Vicky Gunn
Scotland’s universities, like many in the rest of Europe, are busy trying to navigate the emergent waves relating to academic careers. New contractual systems are coming in like a Spring Tide, washing away previous obligations and replacing them with new ones, in some cases loosely and in others profoundly, tied to performance. This performance is not just in a general category (eg research or teaching or service) but across several categories (publications, grant income, teaching excellence, leadership, management, administration, esteem, knowledge exchange and impact.)
Additionally, early career high fliers are being promised reductions in aspects of these categories in the hope that they will provide the disciplinary research leaders of the future. An elite group who have tenure-like contracts (but of course aren’t on a tenure track in reality, as there is no tenure legislation to protect them in Scotland or the rest of the UK for that matter) are growing in number within institutions. Such a trend is not Scotland’s alone and I was unsurprised to be able to attend research based sessions at the SRHE 2013 annual conference on: the changes to what is now referred to as the ‘higher education workforce’ (Locke, 2013); the organisational tensions generated by such developments (Geschwind & Jornesten, 2013); and, the perspectives of the happy elite (Ylijoki, 2013).
How this is playing out practically in Scotland is through the introduction of a range academic role pathways (researcher, researcher & teacher, university teacher), each of which have their own points of progression with evidence of outstanding activity increasingly structurally embedded. The monolithic idea of a ‘traditional academic’, whether ever relevant, is surely moribund now.
For me, as a Director of a Learning and Teaching Centre in an institution undergoing such change, the pressing strategic question is: how can institutions develop appropriate and of equal standing forms of continuing professional development and support as well as recognition for those who are outstanding within their different pathways? An additional but related question is: how can we do this in a manner that acknowledges those who excel as part of collaborative engagements as well as our heroic individuals? This latter question is of particular importance where teacher track pathways have been devised, as the orientation of those primarily interested in teaching can often be towards teaching teams rather than purely for individual teacher prowess.
Indeed, this latter question perhaps hints at a bigger paradox in which we are enmeshed. This relates to the tension between the need to develop individually relevant, career pathway tailored, and personalised forms of academic professional continuing development at the same time as needing to maintain teaching quality that in part both represents and drives the university as a collective organisation. This is particularly the case with teaching, in which threshold and excellent quality standards need to be maintained across each career, regardless of apparent personal relevance at a given time. In the debates about what early career researchers on elite tracks might or might not need, the dominance of the personalised process has started to flourish, regardless of over a decade of quality processes centred on ‘raising the teaching game’ across a given institution. The jury is out on whether, ultimately, personalisation of academic CPD will actually bear teaching enhancement fruits far more flavoured and wholesome than centralised, nationally driven quality agendas. From the location of a centralised teaching development unit, however, a significant disruption is occurring and it is clear that the way universities have configured CPD for their academics in Scotland is in flux.

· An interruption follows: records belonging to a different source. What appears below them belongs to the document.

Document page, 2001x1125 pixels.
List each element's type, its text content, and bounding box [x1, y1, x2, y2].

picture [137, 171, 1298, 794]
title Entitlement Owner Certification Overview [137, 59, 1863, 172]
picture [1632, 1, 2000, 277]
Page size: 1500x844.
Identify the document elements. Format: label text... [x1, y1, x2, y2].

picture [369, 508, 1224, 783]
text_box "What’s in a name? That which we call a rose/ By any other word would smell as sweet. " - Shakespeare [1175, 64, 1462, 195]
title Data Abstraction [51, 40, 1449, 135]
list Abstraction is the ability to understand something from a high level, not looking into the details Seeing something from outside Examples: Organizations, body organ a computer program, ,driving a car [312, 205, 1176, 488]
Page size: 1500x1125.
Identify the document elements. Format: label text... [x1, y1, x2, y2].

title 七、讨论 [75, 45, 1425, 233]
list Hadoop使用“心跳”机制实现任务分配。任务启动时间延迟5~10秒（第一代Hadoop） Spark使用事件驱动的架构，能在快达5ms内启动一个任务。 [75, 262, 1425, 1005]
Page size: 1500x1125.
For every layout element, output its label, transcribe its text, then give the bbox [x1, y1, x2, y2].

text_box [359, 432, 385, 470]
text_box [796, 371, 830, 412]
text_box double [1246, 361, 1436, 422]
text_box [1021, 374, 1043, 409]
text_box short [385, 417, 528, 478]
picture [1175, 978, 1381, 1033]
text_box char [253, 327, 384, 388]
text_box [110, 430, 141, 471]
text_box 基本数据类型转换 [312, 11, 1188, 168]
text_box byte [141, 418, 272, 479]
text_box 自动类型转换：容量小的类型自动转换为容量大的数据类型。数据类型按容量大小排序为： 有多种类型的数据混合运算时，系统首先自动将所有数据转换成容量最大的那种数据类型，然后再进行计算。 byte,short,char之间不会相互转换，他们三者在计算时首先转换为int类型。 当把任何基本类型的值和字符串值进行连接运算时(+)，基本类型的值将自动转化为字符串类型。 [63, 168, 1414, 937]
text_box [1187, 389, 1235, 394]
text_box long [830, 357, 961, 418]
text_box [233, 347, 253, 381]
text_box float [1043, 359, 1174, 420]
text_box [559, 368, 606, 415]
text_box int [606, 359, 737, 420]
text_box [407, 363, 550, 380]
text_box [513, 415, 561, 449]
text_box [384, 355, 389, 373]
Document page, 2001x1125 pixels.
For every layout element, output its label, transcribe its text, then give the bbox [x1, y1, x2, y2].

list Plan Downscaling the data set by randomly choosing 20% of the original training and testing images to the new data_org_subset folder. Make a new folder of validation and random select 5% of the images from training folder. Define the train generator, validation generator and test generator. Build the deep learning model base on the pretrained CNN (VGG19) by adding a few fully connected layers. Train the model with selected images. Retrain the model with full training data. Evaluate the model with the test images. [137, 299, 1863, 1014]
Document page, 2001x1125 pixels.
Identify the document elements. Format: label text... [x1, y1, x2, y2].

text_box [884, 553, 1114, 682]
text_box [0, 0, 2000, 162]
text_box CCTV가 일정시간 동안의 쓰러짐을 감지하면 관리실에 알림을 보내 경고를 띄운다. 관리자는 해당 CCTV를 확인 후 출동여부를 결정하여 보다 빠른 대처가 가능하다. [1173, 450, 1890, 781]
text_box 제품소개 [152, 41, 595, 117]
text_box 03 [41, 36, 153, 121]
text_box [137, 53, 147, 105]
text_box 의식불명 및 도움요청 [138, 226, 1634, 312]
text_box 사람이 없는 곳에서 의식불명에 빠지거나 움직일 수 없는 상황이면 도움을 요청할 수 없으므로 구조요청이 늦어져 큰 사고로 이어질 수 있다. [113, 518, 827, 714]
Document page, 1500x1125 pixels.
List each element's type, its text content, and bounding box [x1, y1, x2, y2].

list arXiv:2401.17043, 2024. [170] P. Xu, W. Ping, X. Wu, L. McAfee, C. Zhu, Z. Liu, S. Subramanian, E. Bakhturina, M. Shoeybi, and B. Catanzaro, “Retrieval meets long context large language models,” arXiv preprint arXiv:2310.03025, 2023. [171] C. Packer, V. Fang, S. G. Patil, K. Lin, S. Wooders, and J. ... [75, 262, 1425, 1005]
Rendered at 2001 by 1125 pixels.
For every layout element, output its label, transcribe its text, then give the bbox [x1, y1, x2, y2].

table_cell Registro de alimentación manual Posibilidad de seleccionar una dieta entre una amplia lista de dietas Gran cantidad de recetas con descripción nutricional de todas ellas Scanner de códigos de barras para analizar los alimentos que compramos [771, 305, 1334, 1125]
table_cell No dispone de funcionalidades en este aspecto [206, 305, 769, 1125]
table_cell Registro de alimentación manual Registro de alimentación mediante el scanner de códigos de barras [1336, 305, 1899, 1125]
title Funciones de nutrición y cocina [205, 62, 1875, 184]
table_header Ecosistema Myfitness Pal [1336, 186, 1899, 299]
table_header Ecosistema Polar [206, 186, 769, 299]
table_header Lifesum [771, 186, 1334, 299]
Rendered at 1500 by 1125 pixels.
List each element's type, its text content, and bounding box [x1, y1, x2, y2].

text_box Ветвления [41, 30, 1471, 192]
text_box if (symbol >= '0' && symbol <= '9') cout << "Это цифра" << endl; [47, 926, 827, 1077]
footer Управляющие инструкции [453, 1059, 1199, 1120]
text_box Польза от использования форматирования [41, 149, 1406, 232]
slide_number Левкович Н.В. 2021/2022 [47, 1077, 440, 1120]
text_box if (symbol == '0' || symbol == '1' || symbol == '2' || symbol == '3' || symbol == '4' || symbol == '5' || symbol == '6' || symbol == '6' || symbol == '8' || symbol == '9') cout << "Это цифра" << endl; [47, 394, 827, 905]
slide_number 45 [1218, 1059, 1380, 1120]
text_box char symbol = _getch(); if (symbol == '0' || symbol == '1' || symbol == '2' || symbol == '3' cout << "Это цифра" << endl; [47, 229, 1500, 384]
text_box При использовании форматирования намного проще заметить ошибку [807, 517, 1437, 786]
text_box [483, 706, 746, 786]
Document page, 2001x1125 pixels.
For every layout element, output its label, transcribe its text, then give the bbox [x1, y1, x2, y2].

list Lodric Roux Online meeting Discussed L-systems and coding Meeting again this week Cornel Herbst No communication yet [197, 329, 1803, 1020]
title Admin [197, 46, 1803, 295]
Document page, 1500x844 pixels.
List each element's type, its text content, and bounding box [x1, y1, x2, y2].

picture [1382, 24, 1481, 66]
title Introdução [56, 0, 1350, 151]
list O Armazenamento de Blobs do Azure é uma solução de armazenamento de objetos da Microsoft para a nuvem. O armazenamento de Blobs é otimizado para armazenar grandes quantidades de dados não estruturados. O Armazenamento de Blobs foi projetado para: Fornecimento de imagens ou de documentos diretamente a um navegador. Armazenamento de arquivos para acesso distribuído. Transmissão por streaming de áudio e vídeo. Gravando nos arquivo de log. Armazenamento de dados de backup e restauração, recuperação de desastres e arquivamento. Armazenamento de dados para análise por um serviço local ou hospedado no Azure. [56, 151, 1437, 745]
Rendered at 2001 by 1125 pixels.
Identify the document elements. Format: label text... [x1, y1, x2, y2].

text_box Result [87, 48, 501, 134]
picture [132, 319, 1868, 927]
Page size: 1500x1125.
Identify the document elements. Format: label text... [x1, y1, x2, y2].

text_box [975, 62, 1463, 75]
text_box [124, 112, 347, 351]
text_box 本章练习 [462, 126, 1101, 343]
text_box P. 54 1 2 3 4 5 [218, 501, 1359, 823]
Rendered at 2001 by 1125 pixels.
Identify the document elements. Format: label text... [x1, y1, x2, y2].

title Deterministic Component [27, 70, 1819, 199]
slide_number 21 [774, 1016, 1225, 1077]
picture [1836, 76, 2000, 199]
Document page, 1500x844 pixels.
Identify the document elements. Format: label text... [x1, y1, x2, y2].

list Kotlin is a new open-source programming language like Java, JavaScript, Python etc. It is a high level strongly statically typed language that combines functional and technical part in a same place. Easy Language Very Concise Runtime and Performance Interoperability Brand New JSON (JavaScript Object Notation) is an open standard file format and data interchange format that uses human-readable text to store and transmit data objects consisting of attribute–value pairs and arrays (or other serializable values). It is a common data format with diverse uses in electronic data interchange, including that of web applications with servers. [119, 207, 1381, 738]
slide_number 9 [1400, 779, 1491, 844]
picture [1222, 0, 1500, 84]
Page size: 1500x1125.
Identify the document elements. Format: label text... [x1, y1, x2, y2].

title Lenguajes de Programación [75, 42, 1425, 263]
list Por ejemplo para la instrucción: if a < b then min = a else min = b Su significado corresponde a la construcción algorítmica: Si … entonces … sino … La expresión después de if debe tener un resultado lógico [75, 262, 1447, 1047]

The appropriate sailing of these troubled waters is critical because the directions in which we point the next generation of academics impacts not only on what their universities will be in terms of the disciplines represented, but also how they are viewed externally. At such a time leaders in policy, research, institutions, disciplines, and student groups are all crucial. And, just to add wind to the waves, controlled yet innovative design thinking (if it isn’t an oxymoron) which involves all of these leaders in a mutual process of decision-making is essential.
The trouble is, the inner dynamic of the university as an organisation has always had to balance the paradoxical demands generated between research, teaching, professional education, and intellectual cultures. Such a dynamic is perhaps behind the institution’s longevity. Now, though, those strands of inherent paradox are being multiplied through the rapid generation and adoption of contradictory internal and external agendas designed to manage the anxieties of an increasingly complex environment. Out of this mixed messages, demoralisation, self-referential cycles, and systematic oppositional positions can come to dominate the conversations within the institutions, making the possibility of collaborative leadership which includes the groups outlined above almost impossible. The bright new generation of academics in Scotland will require leaders who can manage to help their representative groups explore the tensions such paradoxes bring without rushing to resolve them. Of course, the additional paradox is: what means have we to develop such collaborative leaders in an environment in which personalized, individual excellence owns the highest status?
References
Geschwind, L & Jornesten, A (2013) ‘Tenure track tensions: academic career paths in a deregulated sector’ Presentation delivered at the SRHE Annual Conference 2013, Newport, Wales.
Locke, W (2013) ‘Austerity and the academy in England and internationally: market discipline
and the restructuring of the academic workforce’ Presentation delivered at the SRHE Annual Conference 2013, Newport, Wales.
Ylijoki, O-H (2013) ‘Happy in academia – the perspective of academic elite’ Presentation delivered at the SRHE Annual Conference 2013, Newport, Wales.